= David Heath (radical) =

David William Heath (1827 or 1828 - 24 September 1880) was a British Chartist and radical politician.

Born in Nantwich on an unknown date, Heath became clerk to a solicitor in 1844. This proved successful, and in 1851 he moved to Nottingham, becoming clerk to the borough coroner. This position enabled him to train as a solicitor in his own right, and he qualified in 1861. He formed a partnership with John Buttery, a Tory agent, with Heath specialising in representing trade unions and companies.

Heath was a keen temperance activist, a founder of the Nottingham Christian Temperance Society in 1851, and also of the Nottingham branch of the United Kingdom Alliance. He was also active in the Nottingham Mechanics' Institute, taking a particular interest in debates held there.

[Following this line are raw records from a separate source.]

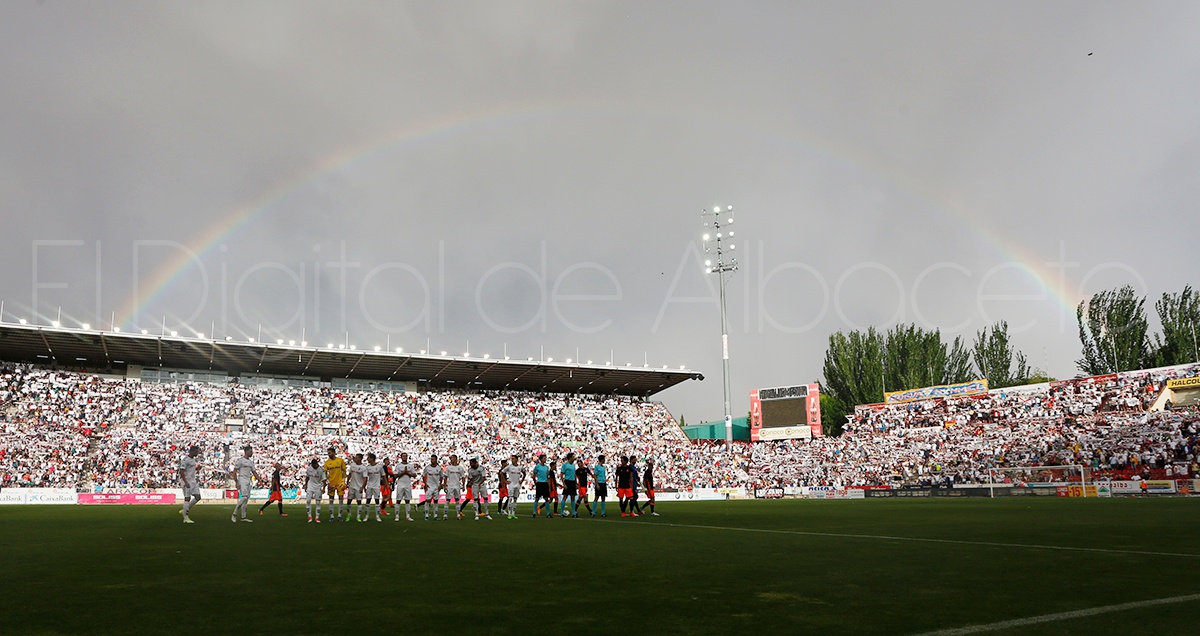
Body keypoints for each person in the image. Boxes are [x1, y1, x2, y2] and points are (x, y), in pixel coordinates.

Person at [230, 445, 259, 523]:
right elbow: (235, 471)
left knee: (246, 500)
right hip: (242, 479)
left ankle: (243, 517)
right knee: (244, 497)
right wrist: (236, 482)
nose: (252, 453)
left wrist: (259, 480)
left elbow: (254, 472)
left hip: (248, 480)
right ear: (246, 452)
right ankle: (234, 513)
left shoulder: (250, 462)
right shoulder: (240, 461)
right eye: (250, 451)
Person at [323, 447, 348, 522]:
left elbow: (344, 471)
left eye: (330, 453)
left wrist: (344, 481)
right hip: (331, 483)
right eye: (328, 453)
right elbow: (325, 474)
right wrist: (328, 483)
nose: (329, 454)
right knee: (331, 499)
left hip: (340, 483)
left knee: (341, 499)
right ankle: (332, 516)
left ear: (334, 453)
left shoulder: (340, 460)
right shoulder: (327, 462)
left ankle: (339, 516)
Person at [393, 452, 418, 522]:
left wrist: (408, 473)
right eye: (403, 456)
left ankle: (408, 516)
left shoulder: (410, 465)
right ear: (401, 457)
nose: (405, 457)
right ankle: (397, 516)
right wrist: (403, 472)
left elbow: (414, 475)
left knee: (407, 500)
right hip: (400, 484)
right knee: (398, 500)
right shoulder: (398, 466)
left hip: (407, 484)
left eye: (406, 456)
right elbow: (395, 475)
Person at [179, 445, 201, 524]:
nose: (197, 453)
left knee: (198, 497)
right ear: (191, 451)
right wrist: (185, 482)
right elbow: (181, 471)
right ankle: (185, 518)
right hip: (187, 481)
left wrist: (198, 468)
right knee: (187, 498)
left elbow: (191, 469)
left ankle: (185, 510)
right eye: (196, 451)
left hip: (193, 481)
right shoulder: (185, 460)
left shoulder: (193, 460)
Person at [423, 454, 445, 521]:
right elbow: (423, 476)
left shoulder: (439, 468)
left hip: (436, 487)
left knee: (436, 500)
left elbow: (441, 477)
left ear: (436, 460)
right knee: (428, 500)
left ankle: (435, 515)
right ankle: (426, 515)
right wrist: (425, 484)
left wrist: (440, 484)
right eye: (431, 459)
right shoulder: (427, 468)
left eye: (433, 459)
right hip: (429, 486)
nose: (432, 460)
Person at [303, 458, 325, 523]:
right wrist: (305, 485)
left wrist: (323, 488)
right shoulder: (309, 468)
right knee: (308, 501)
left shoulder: (321, 470)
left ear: (316, 464)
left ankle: (317, 517)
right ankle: (309, 516)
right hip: (310, 486)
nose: (314, 467)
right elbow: (307, 477)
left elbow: (324, 479)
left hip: (318, 486)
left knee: (318, 502)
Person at [363, 453, 383, 522]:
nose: (367, 459)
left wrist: (386, 485)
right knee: (368, 501)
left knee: (377, 501)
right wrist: (364, 486)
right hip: (369, 486)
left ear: (372, 458)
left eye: (368, 458)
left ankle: (377, 516)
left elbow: (384, 476)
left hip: (377, 486)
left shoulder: (379, 467)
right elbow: (365, 478)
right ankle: (366, 516)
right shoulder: (367, 467)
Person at [502, 455, 524, 519]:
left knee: (515, 499)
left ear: (517, 459)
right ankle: (509, 513)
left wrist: (522, 480)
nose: (512, 460)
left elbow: (524, 473)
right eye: (512, 459)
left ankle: (513, 513)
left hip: (517, 484)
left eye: (513, 459)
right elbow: (501, 472)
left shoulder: (520, 467)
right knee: (510, 498)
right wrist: (505, 481)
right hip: (511, 485)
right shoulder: (509, 467)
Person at [347, 453, 367, 522]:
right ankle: (349, 515)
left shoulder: (363, 468)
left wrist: (362, 487)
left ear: (360, 459)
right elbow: (349, 474)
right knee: (349, 501)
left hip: (359, 487)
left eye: (356, 457)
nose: (355, 458)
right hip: (352, 486)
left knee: (359, 501)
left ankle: (358, 517)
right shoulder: (352, 465)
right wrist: (347, 482)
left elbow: (365, 478)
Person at [445, 455, 466, 520]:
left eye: (452, 458)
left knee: (457, 500)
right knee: (448, 500)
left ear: (456, 459)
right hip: (450, 486)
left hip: (457, 486)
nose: (451, 460)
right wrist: (445, 485)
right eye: (451, 458)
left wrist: (463, 485)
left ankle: (458, 515)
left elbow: (463, 477)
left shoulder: (460, 468)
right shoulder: (448, 468)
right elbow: (445, 477)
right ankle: (445, 515)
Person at [560, 452, 578, 518]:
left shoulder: (573, 465)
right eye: (573, 457)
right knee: (565, 496)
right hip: (567, 482)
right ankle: (561, 513)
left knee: (573, 497)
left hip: (573, 482)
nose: (574, 458)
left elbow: (574, 474)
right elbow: (561, 474)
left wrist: (576, 483)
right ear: (570, 458)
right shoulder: (565, 465)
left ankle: (573, 513)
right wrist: (564, 483)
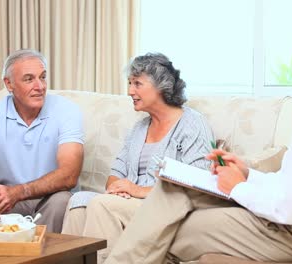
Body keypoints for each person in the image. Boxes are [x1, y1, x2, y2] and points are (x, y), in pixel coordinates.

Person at [105, 12, 292, 263]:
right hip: (287, 225)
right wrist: (246, 174)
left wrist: (237, 188)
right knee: (174, 187)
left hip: (287, 234)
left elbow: (290, 208)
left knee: (160, 231)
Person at [61, 53, 214, 263]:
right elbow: (116, 174)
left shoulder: (192, 124)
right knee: (79, 202)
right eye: (130, 83)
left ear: (161, 86)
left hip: (164, 205)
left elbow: (198, 182)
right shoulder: (139, 128)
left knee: (102, 205)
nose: (130, 91)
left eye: (137, 84)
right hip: (130, 202)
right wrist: (119, 190)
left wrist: (137, 191)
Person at [0, 49, 84, 233]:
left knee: (62, 200)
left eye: (42, 77)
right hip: (8, 203)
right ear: (9, 84)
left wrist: (18, 192)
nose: (40, 86)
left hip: (49, 200)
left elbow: (69, 175)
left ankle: (40, 259)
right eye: (29, 79)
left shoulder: (67, 111)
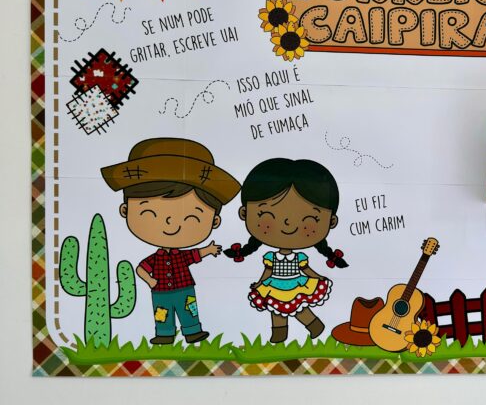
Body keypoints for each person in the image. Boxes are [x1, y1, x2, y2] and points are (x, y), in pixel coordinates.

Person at [101, 138, 240, 345]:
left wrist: (209, 249)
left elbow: (194, 255)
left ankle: (192, 331)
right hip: (160, 292)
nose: (170, 224)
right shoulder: (154, 258)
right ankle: (164, 334)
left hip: (184, 289)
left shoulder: (181, 255)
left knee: (189, 311)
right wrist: (150, 281)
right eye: (150, 213)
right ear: (125, 210)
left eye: (192, 217)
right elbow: (141, 269)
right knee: (162, 313)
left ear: (215, 221)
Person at [224, 158, 348, 343]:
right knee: (276, 309)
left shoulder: (299, 257)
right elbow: (268, 271)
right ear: (244, 213)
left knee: (299, 308)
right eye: (266, 215)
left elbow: (306, 269)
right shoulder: (270, 257)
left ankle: (315, 326)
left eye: (310, 219)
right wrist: (260, 283)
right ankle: (279, 334)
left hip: (296, 283)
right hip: (274, 285)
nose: (289, 224)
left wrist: (318, 277)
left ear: (331, 221)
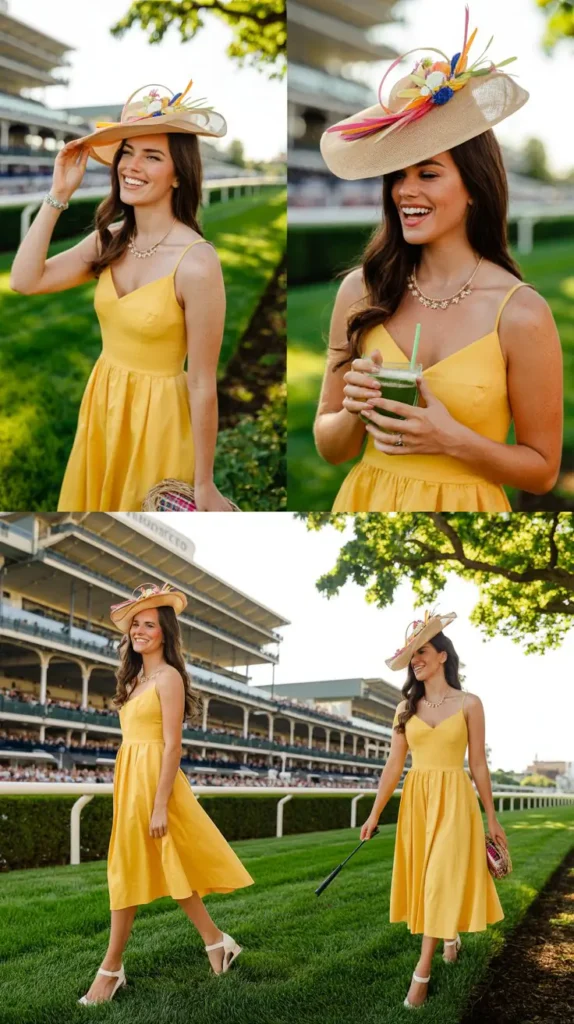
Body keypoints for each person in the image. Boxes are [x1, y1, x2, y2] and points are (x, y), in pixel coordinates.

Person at [315, 8, 563, 511]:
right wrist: (352, 410)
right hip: (364, 502)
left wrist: (450, 438)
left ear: (474, 186)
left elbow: (543, 471)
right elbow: (331, 446)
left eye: (428, 174)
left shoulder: (521, 313)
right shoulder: (359, 292)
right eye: (397, 176)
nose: (405, 190)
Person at [10, 81, 234, 512]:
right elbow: (25, 280)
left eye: (152, 156)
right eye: (127, 152)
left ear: (178, 175)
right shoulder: (109, 240)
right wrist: (58, 195)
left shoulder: (197, 263)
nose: (132, 166)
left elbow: (204, 382)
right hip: (104, 403)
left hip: (160, 421)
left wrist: (203, 484)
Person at [78, 582, 254, 1006]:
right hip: (131, 777)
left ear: (165, 634)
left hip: (157, 781)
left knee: (137, 868)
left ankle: (110, 970)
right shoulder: (136, 677)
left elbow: (173, 744)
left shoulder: (169, 677)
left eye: (149, 625)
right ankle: (216, 942)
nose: (140, 631)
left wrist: (159, 804)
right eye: (135, 624)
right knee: (147, 867)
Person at [360, 610, 507, 1010]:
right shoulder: (405, 708)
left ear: (442, 654)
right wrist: (374, 814)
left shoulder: (471, 704)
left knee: (441, 876)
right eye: (411, 657)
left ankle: (421, 975)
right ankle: (449, 936)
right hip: (417, 801)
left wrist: (491, 816)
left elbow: (478, 764)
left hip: (456, 800)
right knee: (428, 879)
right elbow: (394, 764)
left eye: (422, 651)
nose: (416, 661)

In the late 1850s, Heath became active in the Chartist movement and, in particular, of Ernest Charles Jones. He helped organise Jones' unsuccessful candidacies in Nottingham at the 1857 and 1859 UK general elections, then in the 1861 by-election he backed independent liberal Robert Juckes Clifton. This inspired Heath to enter politics himself, and in 1863 he won the St Ann's ward on Nottingham Town Council as an independent liberal.

During the mid-1860s, Heath was active in the Reform League, and he was elected as County Coroner with the backing of league members. He was also active in the Nine Hours Movement. He stood in the 1874 UK general election in Nottingham as a Liberal-Labour candidate, with the sponsorship of the local trades council. The election proved close-fought, but Heath could take only fifth place. By this point, Heath's health was failing, and he resigned from the council in 1875, dying in 1880.